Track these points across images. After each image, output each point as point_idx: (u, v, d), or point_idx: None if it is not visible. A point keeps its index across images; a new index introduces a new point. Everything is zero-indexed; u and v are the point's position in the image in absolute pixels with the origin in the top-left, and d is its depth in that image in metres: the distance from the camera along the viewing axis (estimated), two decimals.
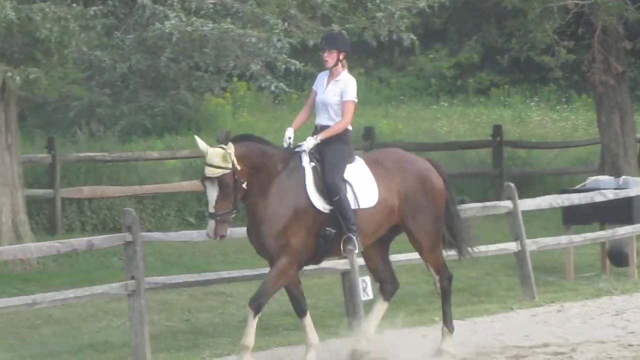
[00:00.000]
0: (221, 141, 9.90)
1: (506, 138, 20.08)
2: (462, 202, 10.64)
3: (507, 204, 12.40)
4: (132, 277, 9.45)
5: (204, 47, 12.96)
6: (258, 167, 8.69)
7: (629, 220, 13.43)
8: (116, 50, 13.33)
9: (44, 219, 16.09)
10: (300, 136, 9.19)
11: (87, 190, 16.51)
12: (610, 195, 13.24)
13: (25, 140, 18.82)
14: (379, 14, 13.38)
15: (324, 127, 9.12)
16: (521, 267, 12.41)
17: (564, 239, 13.28)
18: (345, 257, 9.75)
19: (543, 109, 26.20)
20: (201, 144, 8.65)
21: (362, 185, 8.86)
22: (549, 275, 13.60)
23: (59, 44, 12.55)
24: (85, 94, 16.51)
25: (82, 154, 17.35)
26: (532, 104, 26.54)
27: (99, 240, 10.00)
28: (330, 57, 9.14)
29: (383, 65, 25.52)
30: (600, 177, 14.63)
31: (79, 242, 10.00)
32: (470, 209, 11.36)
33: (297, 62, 13.20)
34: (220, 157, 8.58)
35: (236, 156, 8.54)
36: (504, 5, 16.65)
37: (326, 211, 8.68)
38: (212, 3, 12.69)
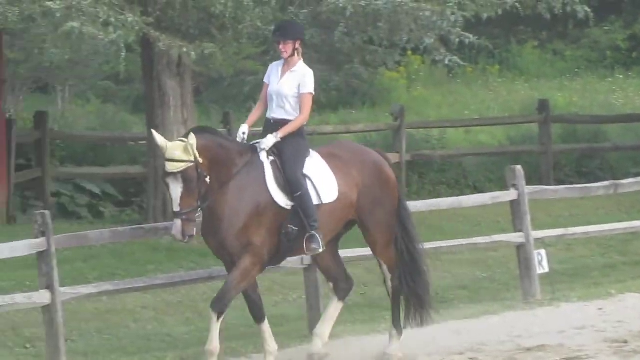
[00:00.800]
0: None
1: None
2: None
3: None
4: None
5: (378, 21, 13.09)
6: (217, 161, 8.27)
7: None
8: None
9: None
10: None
11: None
12: None
13: (202, 115, 19.39)
14: None
15: (278, 121, 8.66)
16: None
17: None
18: (309, 256, 9.10)
19: None
20: (159, 138, 8.27)
21: (322, 180, 8.43)
22: None
23: (234, 19, 12.74)
24: (260, 69, 16.91)
25: (256, 129, 17.78)
26: None
27: None
28: (286, 48, 8.67)
29: (557, 38, 25.33)
30: None
31: None
32: None
33: (471, 36, 13.18)
34: (181, 150, 8.18)
35: (197, 148, 8.12)
36: None
37: (288, 208, 8.29)
38: None
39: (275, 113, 8.63)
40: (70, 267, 11.51)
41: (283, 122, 8.59)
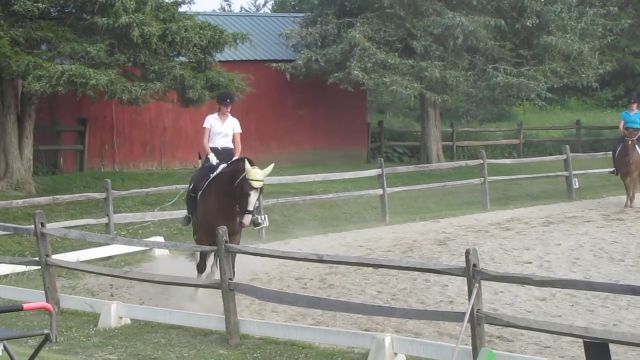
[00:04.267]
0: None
1: None
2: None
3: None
4: None
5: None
6: None
7: None
8: None
9: None
10: None
11: None
12: None
13: None
14: None
15: (225, 149, 14.16)
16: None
17: None
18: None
19: None
20: (247, 164, 13.01)
21: None
22: None
23: None
24: None
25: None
26: None
27: None
28: (229, 109, 14.36)
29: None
30: None
31: None
32: None
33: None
34: (262, 175, 12.96)
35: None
36: None
37: None
38: None
39: (221, 143, 14.22)
40: None
41: (227, 149, 14.23)
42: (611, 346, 8.36)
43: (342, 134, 34.69)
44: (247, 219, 12.95)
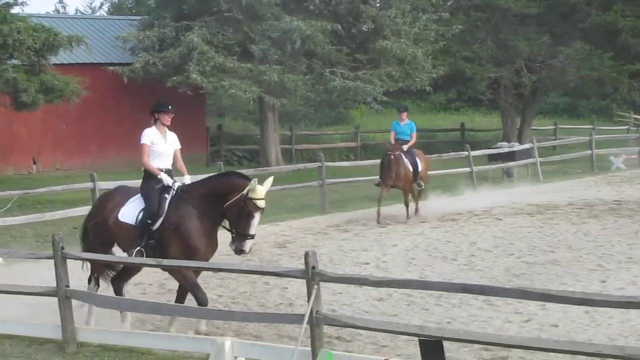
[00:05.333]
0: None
1: None
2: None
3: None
4: None
5: None
6: None
7: (513, 159, 32.90)
8: None
9: None
10: None
11: None
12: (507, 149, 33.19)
13: None
14: None
15: (169, 170, 11.73)
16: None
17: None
18: None
19: None
20: (254, 182, 10.90)
21: None
22: None
23: None
24: None
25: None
26: None
27: None
28: (170, 119, 11.79)
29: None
30: (503, 143, 34.75)
31: None
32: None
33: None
34: (264, 192, 11.02)
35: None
36: None
37: None
38: None
39: (167, 164, 11.80)
40: None
41: (169, 171, 11.76)
42: (445, 343, 8.59)
43: (181, 138, 34.27)
44: (249, 245, 11.17)
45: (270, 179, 11.23)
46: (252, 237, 11.12)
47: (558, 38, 39.15)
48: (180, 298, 11.71)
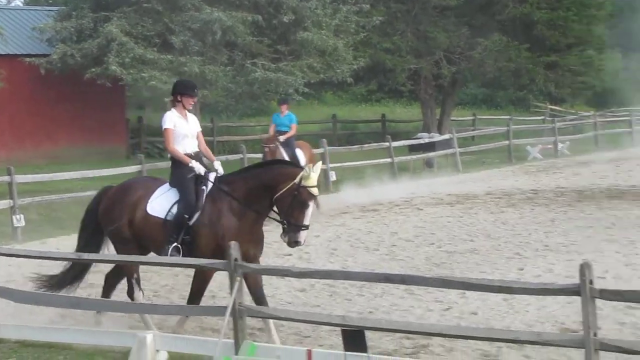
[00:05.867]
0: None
1: None
2: None
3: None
4: None
5: None
6: None
7: (433, 149, 33.30)
8: None
9: None
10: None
11: None
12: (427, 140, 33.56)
13: None
14: None
15: (197, 153, 10.87)
16: None
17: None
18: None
19: None
20: (308, 169, 10.23)
21: None
22: None
23: None
24: None
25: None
26: None
27: None
28: (194, 101, 10.92)
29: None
30: (423, 133, 35.14)
31: None
32: None
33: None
34: (316, 178, 10.27)
35: None
36: None
37: None
38: None
39: (190, 148, 10.85)
40: None
41: (198, 154, 10.93)
42: (367, 333, 8.68)
43: (101, 130, 34.09)
44: (304, 236, 10.48)
45: (319, 164, 10.64)
46: (307, 227, 10.49)
47: (476, 30, 39.60)
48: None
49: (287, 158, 20.75)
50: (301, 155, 21.68)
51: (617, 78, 68.10)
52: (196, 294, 10.70)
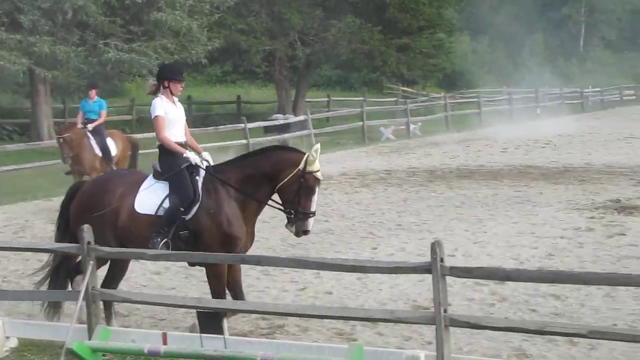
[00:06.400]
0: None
1: None
2: None
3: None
4: None
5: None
6: None
7: (288, 130, 33.53)
8: None
9: None
10: None
11: None
12: (282, 121, 33.70)
13: None
14: None
15: (185, 142, 10.07)
16: None
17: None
18: None
19: None
20: (315, 153, 9.60)
21: None
22: None
23: None
24: None
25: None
26: None
27: None
28: (182, 87, 10.26)
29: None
30: (278, 115, 35.23)
31: None
32: None
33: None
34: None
35: None
36: None
37: None
38: None
39: (180, 136, 10.08)
40: None
41: (186, 143, 10.14)
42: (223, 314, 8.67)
43: None
44: (311, 223, 9.82)
45: (318, 146, 9.81)
46: (314, 214, 9.81)
47: (330, 12, 39.95)
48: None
49: (97, 148, 19.56)
50: (113, 145, 19.88)
51: (466, 60, 69.97)
52: (219, 293, 9.76)
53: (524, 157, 28.80)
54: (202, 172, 9.92)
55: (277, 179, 9.69)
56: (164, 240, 9.64)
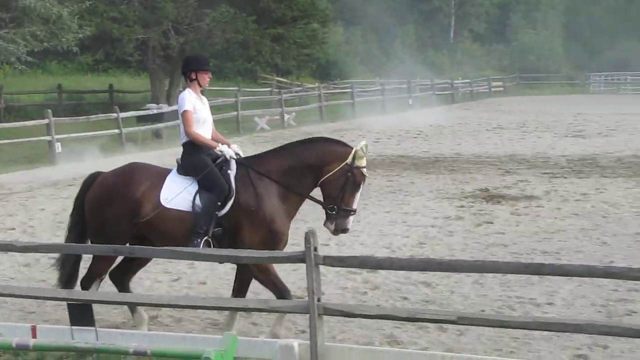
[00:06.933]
0: None
1: None
2: None
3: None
4: None
5: None
6: None
7: (162, 120, 33.24)
8: None
9: None
10: None
11: None
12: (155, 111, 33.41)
13: None
14: None
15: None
16: None
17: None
18: None
19: None
20: (364, 147, 9.16)
21: None
22: None
23: None
24: None
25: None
26: None
27: None
28: (209, 77, 9.65)
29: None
30: (152, 104, 34.97)
31: None
32: None
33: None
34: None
35: None
36: None
37: None
38: None
39: (208, 134, 9.53)
40: None
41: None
42: (95, 306, 8.55)
43: None
44: (351, 222, 9.35)
45: (363, 142, 9.28)
46: (355, 212, 9.33)
47: (204, 1, 39.65)
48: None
49: None
50: None
51: (340, 51, 70.52)
52: (273, 283, 9.32)
53: (396, 147, 29.25)
54: (234, 165, 9.34)
55: (321, 172, 9.20)
56: (204, 240, 9.08)
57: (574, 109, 47.98)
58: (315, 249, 7.56)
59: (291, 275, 11.90)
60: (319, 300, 7.60)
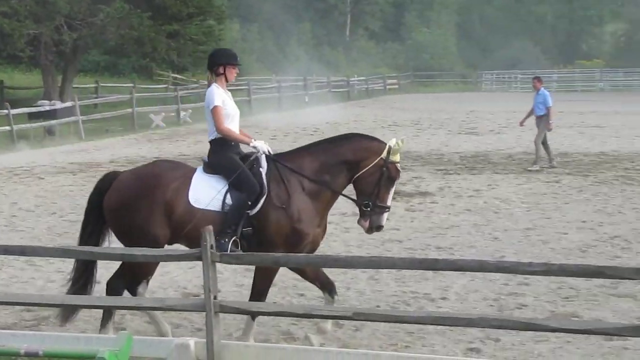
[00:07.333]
0: None
1: None
2: None
3: None
4: None
5: None
6: None
7: (55, 117, 32.71)
8: None
9: None
10: None
11: None
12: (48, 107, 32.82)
13: None
14: None
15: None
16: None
17: None
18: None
19: None
20: (397, 141, 8.92)
21: None
22: None
23: None
24: None
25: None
26: None
27: None
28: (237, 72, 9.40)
29: None
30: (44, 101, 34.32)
31: None
32: None
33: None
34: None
35: None
36: None
37: None
38: None
39: (236, 129, 9.32)
40: None
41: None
42: None
43: None
44: (385, 218, 9.10)
45: (400, 137, 9.10)
46: (390, 209, 9.13)
47: None
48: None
49: None
50: None
51: (236, 48, 70.24)
52: (262, 292, 9.08)
53: (293, 145, 29.22)
54: (265, 163, 9.05)
55: (357, 168, 8.96)
56: (232, 240, 8.71)
57: (467, 106, 48.81)
58: (212, 247, 7.53)
59: (187, 274, 11.85)
60: (215, 298, 7.58)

> **EXERCISE INSTRUCTIONS**
Set each line of the records down again exactly as it reads. Omit the pictures.

> **SOLUTION FOR THIS EXERCISE**
Track these points across images. After each image, output each point as point_idx: (u, v, d), or point_idx: None if it is not visible. A point keeps its index across images; a new index introduces a new point. Everything is zero-indexed; u and v are the point's position in the image in absolute pixels with the origin in the top-left, and d is its depth in that image in metres: the distance from the camera along the viewing axis (estimated), two decimals.
[00:00.000]
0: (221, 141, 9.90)
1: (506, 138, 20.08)
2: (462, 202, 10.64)
3: (507, 204, 12.40)
4: (132, 277, 9.45)
5: (204, 47, 12.96)
6: (258, 167, 8.69)
7: (629, 220, 13.43)
8: (116, 50, 13.33)
9: (44, 219, 16.09)
10: (300, 136, 9.19)
11: (87, 190, 16.51)
12: (610, 195, 13.24)
13: (25, 140, 18.82)
14: (379, 14, 13.38)
15: (324, 127, 9.12)
16: (521, 267, 12.41)
17: (564, 239, 13.28)
18: (345, 257, 9.75)
19: (543, 109, 26.20)
20: (201, 144, 8.65)
21: (362, 185, 8.86)
22: (549, 275, 13.60)
23: (59, 44, 12.55)
24: (85, 94, 16.51)
25: (82, 154, 17.35)
26: (532, 104, 26.54)
27: (99, 240, 10.00)
28: (330, 57, 9.14)
29: (383, 65, 25.52)
30: (600, 177, 14.63)
31: (79, 242, 10.00)
32: (470, 209, 11.36)
33: (297, 62, 13.20)
34: (220, 157, 8.58)
35: (236, 156, 8.54)
36: (504, 5, 16.65)
37: (326, 211, 8.68)
38: (212, 3, 12.69)
[00:00.800]
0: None
1: None
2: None
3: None
4: None
5: (378, 21, 13.09)
6: (217, 161, 8.27)
7: None
8: None
9: None
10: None
11: None
12: None
13: (202, 115, 19.39)
14: None
15: (278, 121, 8.66)
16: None
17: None
18: (309, 256, 9.10)
19: None
20: (159, 138, 8.27)
21: (322, 180, 8.43)
22: None
23: (234, 19, 12.74)
24: (260, 69, 16.91)
25: (256, 129, 17.78)
26: None
27: None
28: (286, 48, 8.67)
29: (557, 38, 25.33)
30: None
31: None
32: None
33: (471, 36, 13.18)
34: (181, 150, 8.18)
35: (197, 148, 8.12)
36: None
37: (288, 208, 8.29)
38: None
39: (275, 113, 8.63)
40: (70, 267, 11.51)
41: (283, 122, 8.59)
[00:04.267]
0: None
1: None
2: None
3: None
4: None
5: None
6: None
7: None
8: None
9: None
10: None
11: None
12: None
13: None
14: None
15: (225, 149, 14.16)
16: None
17: None
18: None
19: None
20: (247, 164, 13.01)
21: None
22: None
23: None
24: None
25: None
26: None
27: None
28: (229, 109, 14.36)
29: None
30: None
31: None
32: None
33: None
34: (262, 175, 12.96)
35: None
36: None
37: None
38: None
39: (221, 143, 14.22)
40: None
41: (227, 149, 14.23)
42: (611, 346, 8.36)
43: (342, 134, 34.69)
44: (247, 219, 12.95)
[00:05.333]
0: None
1: None
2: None
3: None
4: None
5: None
6: None
7: (513, 159, 32.90)
8: None
9: None
10: None
11: None
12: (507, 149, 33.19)
13: None
14: None
15: (169, 170, 11.73)
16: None
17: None
18: None
19: None
20: (254, 182, 10.90)
21: None
22: None
23: None
24: None
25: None
26: None
27: None
28: (170, 119, 11.79)
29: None
30: (503, 143, 34.75)
31: None
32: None
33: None
34: (264, 192, 11.02)
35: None
36: None
37: None
38: None
39: (167, 164, 11.80)
40: None
41: (169, 171, 11.76)
42: (445, 343, 8.59)
43: (181, 138, 34.27)
44: (249, 245, 11.17)
45: (270, 179, 11.23)
46: (252, 237, 11.12)
47: (558, 38, 39.15)
48: (180, 298, 11.71)
[00:05.867]
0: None
1: None
2: None
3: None
4: None
5: None
6: None
7: (433, 149, 33.30)
8: None
9: None
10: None
11: None
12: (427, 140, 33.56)
13: None
14: None
15: (197, 153, 10.87)
16: None
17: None
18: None
19: None
20: (308, 169, 10.23)
21: None
22: None
23: None
24: None
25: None
26: None
27: None
28: (194, 101, 10.92)
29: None
30: (423, 133, 35.14)
31: None
32: None
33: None
34: (316, 178, 10.27)
35: None
36: None
37: None
38: None
39: (190, 148, 10.85)
40: None
41: (198, 154, 10.93)
42: (367, 333, 8.68)
43: (101, 130, 34.09)
44: (304, 236, 10.48)
45: (319, 164, 10.64)
46: (307, 227, 10.49)
47: (476, 30, 39.60)
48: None
49: (287, 158, 20.75)
50: (301, 155, 21.68)
51: (617, 78, 68.10)
52: (196, 294, 10.70)
[00:06.400]
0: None
1: None
2: None
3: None
4: None
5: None
6: None
7: (288, 130, 33.53)
8: None
9: None
10: None
11: None
12: (282, 121, 33.70)
13: None
14: None
15: (185, 142, 10.07)
16: None
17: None
18: None
19: None
20: (315, 153, 9.60)
21: None
22: None
23: None
24: None
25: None
26: None
27: None
28: (182, 87, 10.26)
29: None
30: (278, 115, 35.23)
31: None
32: None
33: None
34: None
35: None
36: None
37: None
38: None
39: (180, 136, 10.08)
40: None
41: (186, 143, 10.14)
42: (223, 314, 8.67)
43: None
44: (311, 223, 9.82)
45: (318, 146, 9.81)
46: (314, 214, 9.81)
47: (330, 12, 39.95)
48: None
49: (97, 148, 19.56)
50: (113, 145, 19.88)
51: (466, 60, 69.97)
52: (219, 293, 9.76)
53: (524, 157, 28.80)
54: (202, 172, 9.92)
55: (277, 179, 9.69)
56: (164, 240, 9.64)
[00:06.933]
0: None
1: None
2: None
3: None
4: None
5: None
6: None
7: (162, 120, 33.24)
8: None
9: None
10: None
11: None
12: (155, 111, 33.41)
13: None
14: None
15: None
16: None
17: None
18: None
19: None
20: (364, 147, 9.16)
21: None
22: None
23: None
24: None
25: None
26: None
27: None
28: (209, 77, 9.65)
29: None
30: (152, 104, 34.97)
31: None
32: None
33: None
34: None
35: None
36: None
37: None
38: None
39: (208, 134, 9.53)
40: None
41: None
42: (95, 306, 8.55)
43: None
44: (351, 222, 9.35)
45: (363, 142, 9.28)
46: (355, 212, 9.33)
47: (204, 1, 39.65)
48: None
49: None
50: None
51: (340, 51, 70.52)
52: (273, 283, 9.32)
53: (396, 147, 29.25)
54: (234, 165, 9.34)
55: (321, 172, 9.20)
56: (204, 240, 9.08)
57: (574, 109, 47.98)
58: (315, 249, 7.56)
59: (291, 275, 11.90)
60: (319, 300, 7.60)
[00:07.333]
0: None
1: None
2: None
3: None
4: None
5: None
6: None
7: (55, 117, 32.71)
8: None
9: None
10: None
11: None
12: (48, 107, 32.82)
13: None
14: None
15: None
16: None
17: None
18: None
19: None
20: (397, 141, 8.92)
21: None
22: None
23: None
24: None
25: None
26: None
27: None
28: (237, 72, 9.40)
29: None
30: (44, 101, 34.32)
31: None
32: None
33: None
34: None
35: None
36: None
37: None
38: None
39: (236, 129, 9.32)
40: None
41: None
42: None
43: None
44: (385, 218, 9.10)
45: (400, 137, 9.10)
46: (390, 209, 9.13)
47: None
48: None
49: None
50: None
51: (236, 48, 70.24)
52: (262, 292, 9.08)
53: (293, 145, 29.22)
54: (265, 163, 9.05)
55: (357, 168, 8.96)
56: (232, 240, 8.71)
57: (467, 106, 48.81)
58: (212, 247, 7.53)
59: (187, 274, 11.85)
60: (215, 298, 7.58)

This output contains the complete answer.